New research by the European Commission has found that the widely accepted UN numbers on urban population growth are wrong. This could have major implications for development aid and public services for billions of people.
Researchers at the European Commission have used geospatial technology based on high-resolution satellite images to determine the number of people living in a given area. According to them, 84 per cent of the world’s population now lives in urban areas, markedly higher than the UN estimate of 55 per cent.
“Everything we’ve heard about global urbanization turns out to be wrong,” lead researcher Lewis Dijkstra said in a Thomson Reuters Foundation article.

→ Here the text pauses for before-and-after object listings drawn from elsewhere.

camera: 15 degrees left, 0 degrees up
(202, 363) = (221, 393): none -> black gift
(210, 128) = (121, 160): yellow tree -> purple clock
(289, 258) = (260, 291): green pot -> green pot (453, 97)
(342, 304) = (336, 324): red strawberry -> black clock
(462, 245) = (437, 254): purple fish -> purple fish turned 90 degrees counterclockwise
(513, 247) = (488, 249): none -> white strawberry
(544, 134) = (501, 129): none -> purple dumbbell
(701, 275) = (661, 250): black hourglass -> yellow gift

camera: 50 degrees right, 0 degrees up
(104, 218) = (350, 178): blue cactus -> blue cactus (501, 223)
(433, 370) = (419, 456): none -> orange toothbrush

This is particularly the case for Asia and Africa: the new research puts them at 90 per cent and 80 per cent urban respectively, roughly double the UN estimates of 50 per cent and 40 per cent.

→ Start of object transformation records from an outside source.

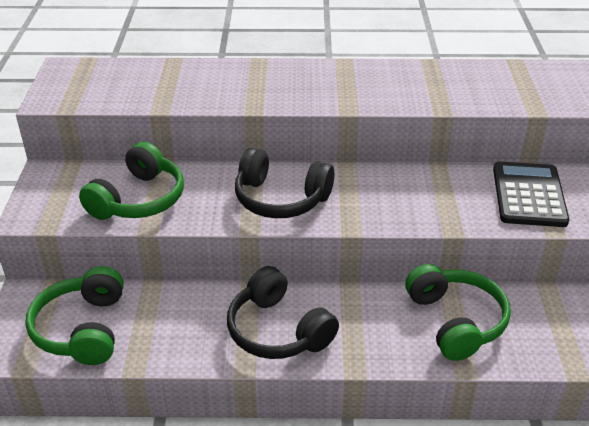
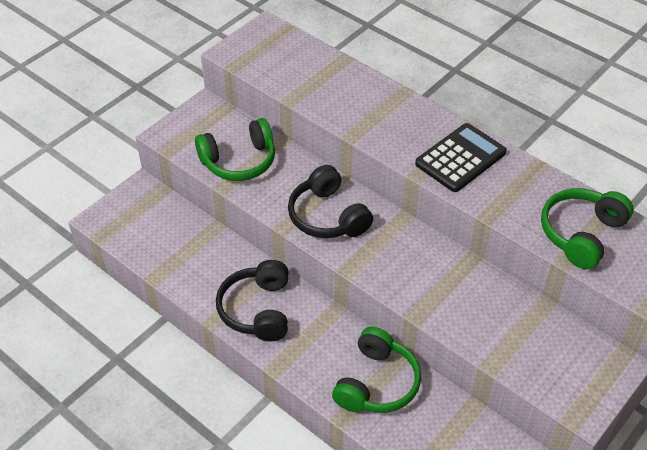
camera: 40 degrees right, 10 degrees up
(82, 329) = (150, 232): green headphones -> green headphones (581, 234)
(528, 195) = (510, 326): black calculator -> black calculator (460, 158)

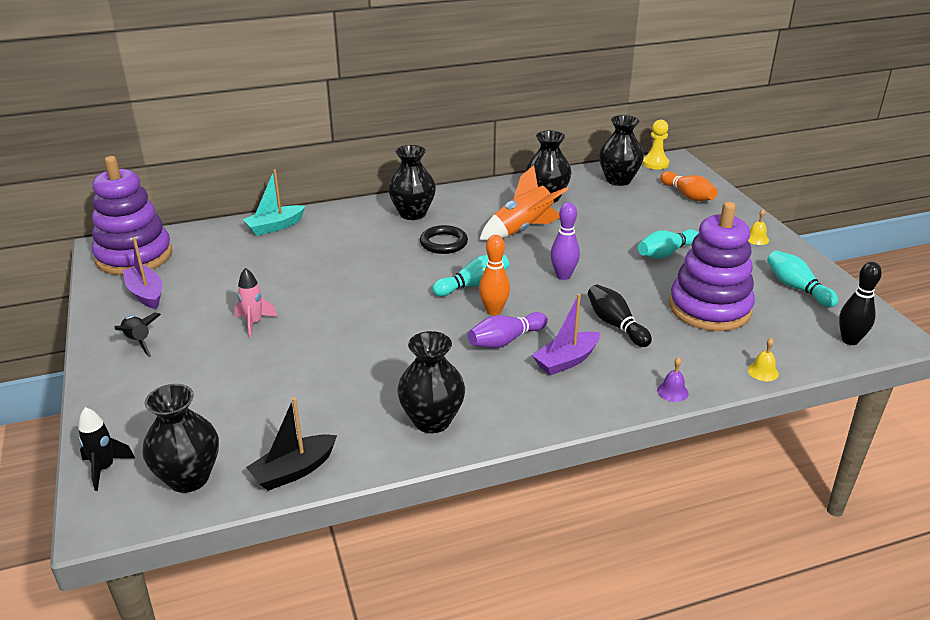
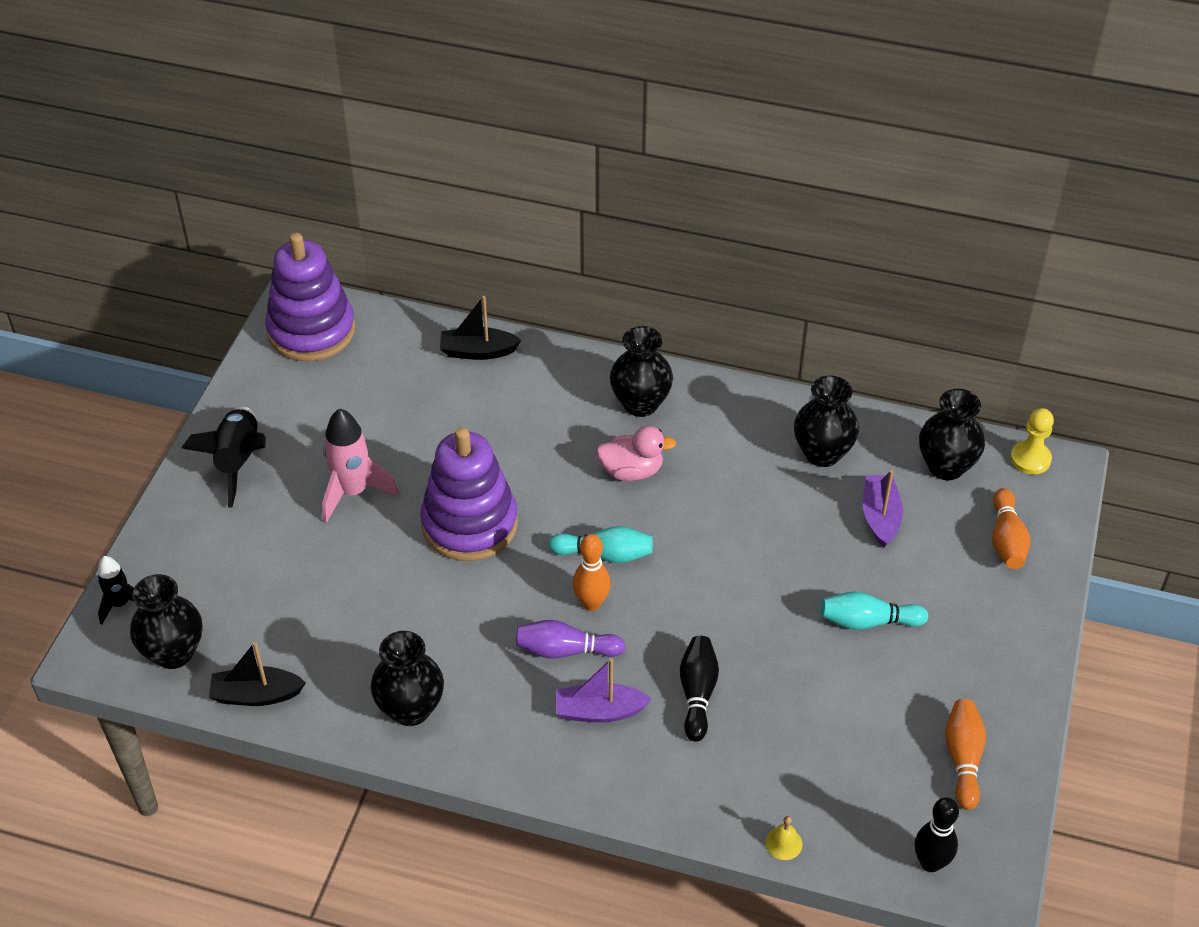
camera: 35 degrees right, 15 degrees up
(138, 342) = (238, 462): black rocket -> black rocket, size x1.66
(146, 294) = (286, 395): purple boat -> purple boat (880, 517)
(254, 323) = (353, 492): pink rocket -> pink rocket, size x1.66
(275, 226) = (478, 351): turquoise boat -> black boat
(443, 243) = (631, 471): black ring -> pink duck
(523, 230) = (739, 495): orange rocket -> none
(563, 276) = (713, 592): purple bowling pin -> none
(672, 391) = (663, 810): purple bell -> none
(709, 308) = (824, 729): purple stacking toy -> purple stacking toy (469, 524)
(756, 239) = (1008, 658): yellow bell -> none
(797, 288) = (963, 759): turquoise bowling pin -> orange bowling pin

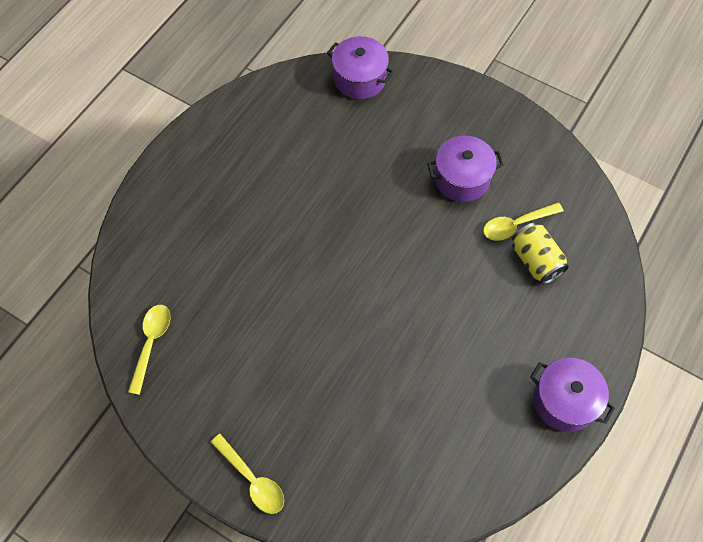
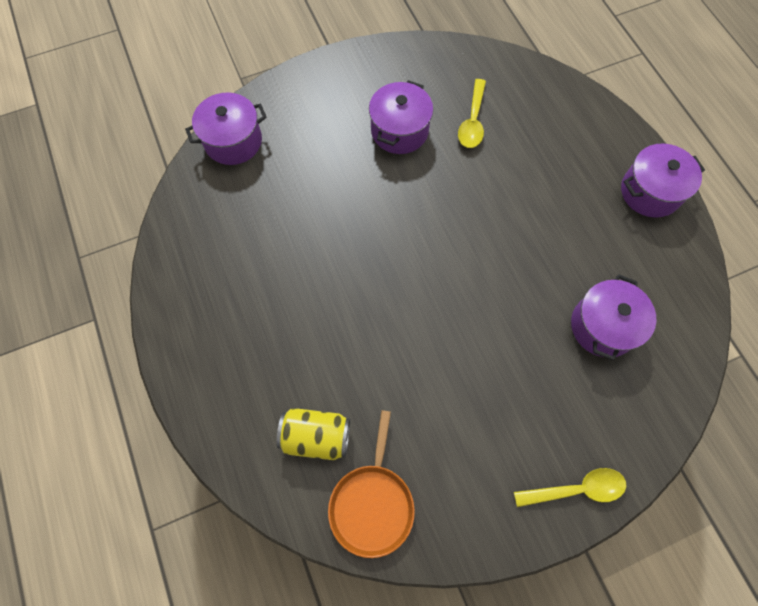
camera: 55 degrees left, 5 degrees up
(151, 343) = (372, 503): yellow spoon -> orange pan
(403, 428) = (603, 326): none -> purple pot
(535, 261) = (515, 130): yellow can -> yellow can (316, 436)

“If this is true, the impact is going to be massive,” Dijkstra said. “A lot of development aid was geared toward rural.”
According to Dijkstra, the errors come down to the fact that countries self-report their demographic statistics to the UN using widely different standards. For instance, the US classifies a settlement as urban when it exceeds a population threshold of 2,500, for Egypt the threshold is 100,000. The European Commission for its part defines an urban centre as any contiguous stretch with at least 50,000 people and a population density of 1,500 per square kilometre.

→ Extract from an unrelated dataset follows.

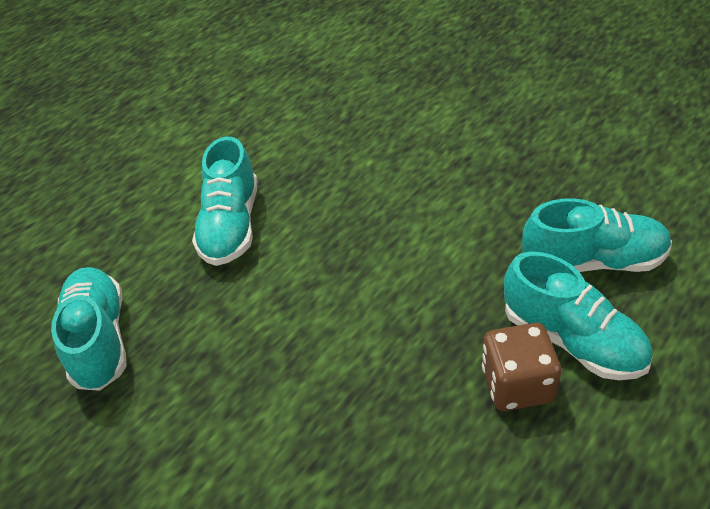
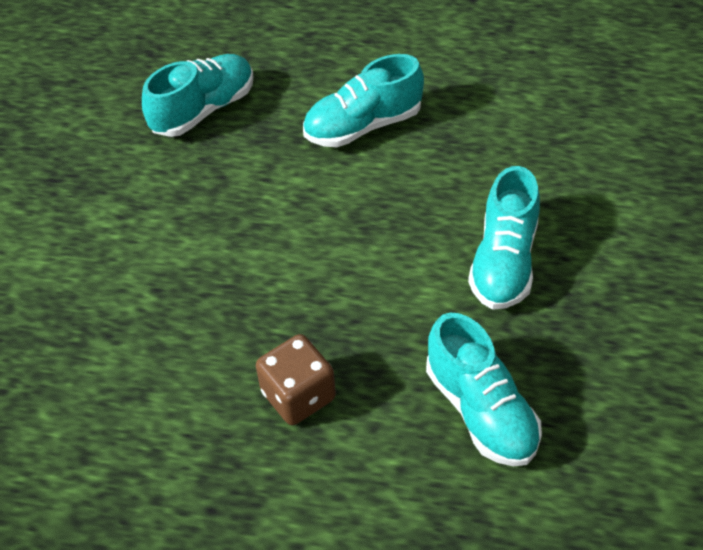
camera: 60 degrees right, 5 degrees up
(572, 340) = (370, 422): turquoise shoe -> turquoise shoe (504, 262)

Another problem is that when a city is defined according to its boundary line, this fails to take into account real economic and demographic patterns, such as commuters who live outside of the central city but work downtown and avail themselves of city services.
But the European approach has its critics. According to Anjali Mahendra, cities research director at the World Resources Institute, population density might not tell the whole story: “A lot of these satellite-image based definitions of urban miss informal settlements.”